▶ [Extrait choisi]

Dinos est considéré comme l’un des meilleurs paroliers du rap français. Alliant une écriture appliquée et rythmée, il est également capable de créer de jolies mélodies remplies d’émotions vives. Lors de ses albums, l’auditeur navigue du rire aux larmes sur le flow de parole du rappeur. Réalisme teinté de spleen, romanesque au cœur serré et égotrip piquant ; voici une liste quasi-exhaustive des genres lyricals que le rappeur affectionne. A la suite de son premier album Imany, Dinos remet au gout du jour une rigueur d’écriture qui n’est plus de mise, et même souvent laisser à l’abandon actuellement dans le rap. Son perfectionnement des lyrics est lié à l’attachement qu’il conserve envers l’âge d’or du rap français (l’époque des instrumentales Boom-Bap et du mixage crasseux). Lorsqu’il s’exprime dans les médias rap, Dinos n’a de cesse de revenir sur la fascination qu’il porte à l’égard du premier album Temps Mort de Booba et de l’album Mauvaise Œil du groupe Lunatic (Booba / Ali). Ses accroches au fondement du rap l’ont suivi tout le long de sa vie, et l’ont même valu d’être classé dans la case puriste. Cependant, cette étiquette ne lui correspond pas (de toute façon, ce n’est jamais le cas) car le rappeur s’est diversifié dans son album Imany. Il est attentif à créer certains morceaux moins rythmiques que mélodiques pour qu’ils soient accessibles au grand public. La magnifique chanson d’amour Helsinki en est l’un des témoins.
En 2019, Dinos dévoile un deuxième album davantage introspectif. Selon les dires de l’artiste, la création de Taciturne était portée par l’intime conviction qu’une chose ne s’est pas encore manifestée. N’ayant eu recours à un quelconque raisonnement, la forte inspiration intuitive de Dinos a permis d’improviser sur la grande majorité du disque. Techniquement irréprochable, le rappeur a construit son album à l’instinct faisant place à une spontanéité franche et sincère. A la sortie de Taciturne, son succès ne le fait plus douter.

▶ [Données ci-dessous]
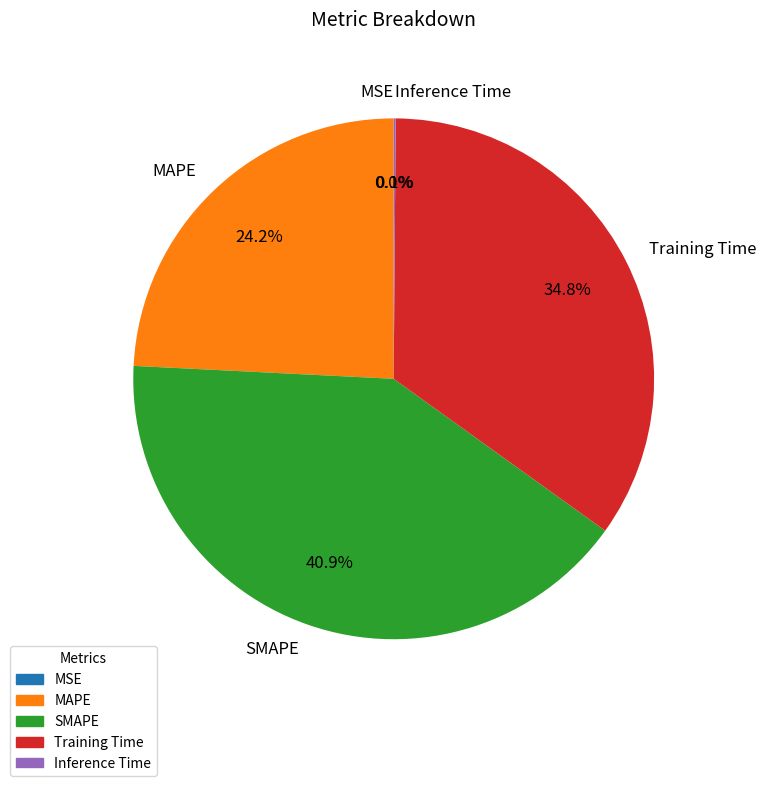

Is there a majority slice in this chart?

No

▶ [Activités proposées]
**A.** Selon l'extrait consacré au rappeur Dinos, quel est le titre de son deuxième album ?
**B.** Recopiez fidèlement le passage de l'extrait sur Dinos, de « En 2019, Dinos » à « fait plus douter. ».
**C.** Rédigez la suite du texte consacré au rappeur Dinos, après sa dernière phrase.
Ces données n'ont aucun rôle dans ce travail.

▶ [Corrigé de l'exercice]
**A.** Son deuxième album s'intitule Taciturne.

**B.**
En 2019, Dinos dévoile un deuxième album davantage introspectif. Selon les dires de l’artiste, la création de Taciturne était portée par l’intime conviction qu’une chose ne s’est pas encore manifestée. N’ayant eu recours à un quelconque raisonnement, la forte inspiration intuitive de Dinos a permis d’improviser sur la grande majorité du disque. Techniquement irréprochable, le rappeur a construit son album à l’instinct faisant place à une spontanéité franche et sincère. A la sortie de Taciturne, son succès ne le fait plus douter.

**C.**
Présentation de la pochette


Pochette de l’album Taciturne
Cette photographie capture, dans un format carré, le rappeur Dinos assis sur un banc public. À l’arrière-plan, un arbre se lamente et perd son feuillage. Les feuilles automnales jonchent le sol bitumineux et se déposent sur la moto de Dinos, la présence du casque dévoile l’appartenance du cylindré. Les feuilles se mêlent au châssis de la moto et entraine chez le spectateur, une impression de rouille. Cet effet rallonge l’immobilité de Dinos au cours du temps. A l’instar de la méditation de Bouddha assis contre un arbre, Dinos prolonge un instant figé et silencieux jusqu’à ce que la mort vienne le chercher. L’artiste se détache de ses désirs, l’artiste se détache de la dynamique incontrôlable de ce monde. La pochette de l’album renvoie au format ‘’carré’’ des pellicules de cinéma. Cette dimension d’image était standard à l’âge d’or du cinéma muet dans les années 20. Ce genre cinématographique fait écho à l’humeur Taciturne de l’artiste, nom porté par son album. Dinos n’est pas disposé à faire la conversation. De plus, la pochette est constituée de deux parties. L’extérieur épuré est en contraste avec l’intérieur riche par ses détails. L’album de Dinos nous mènera-il dans son intimité, intérieure et secrète ?
La vie de banlieusard
Le rappeur dépeint son quartier le bic à la main. Originaire de Courneuve en Seine-Saint-Denis, Dinos décrit une jeunesse qui s’égare et se perd entre grisaille et désillusion dans la forêt de béton : « Si j’aurais grandi ailleurs, j’me demande c’que j’aurais été / J’dis ‘’si j’aurais’’ parce que c’est comme ça qu’on parle dans ma cité ».
« Les Champs Elysées brillent avec la lumière de l’Afrique »
Les Champs Elysées sont une avenue parisienne dans laquelle les vitrines de boutiques françaises de luxe s’étendent tout du long. Cette prestigieuse avenue représente la richesse de la France. Dinos nous rappelle que l’économie française s’est développée en autre grâce à l’exploitation des africains membres des colonies françaises au cours des deux siècles passés. Les ressources naturelles du continent ont été très convoitées par la France. De plus, les vagues d’immigration en France lors du XXème siècle ont permis d’embaucher de la main d’œuvre dans l’industrie ou les travaux publics, secteurs délaissés par la population française active. Dinos met en lumière le rôle du continent Africain et de sa population dans l’accroissement de l’économie française au cours des siècles passés.
« Du pilon, un flash de Polia’ et des garettes-ci, les anciens ont pas mis d’côté, ils essayent de tter-gra les p’tits
La Courneuve, 93-120, fier représentant »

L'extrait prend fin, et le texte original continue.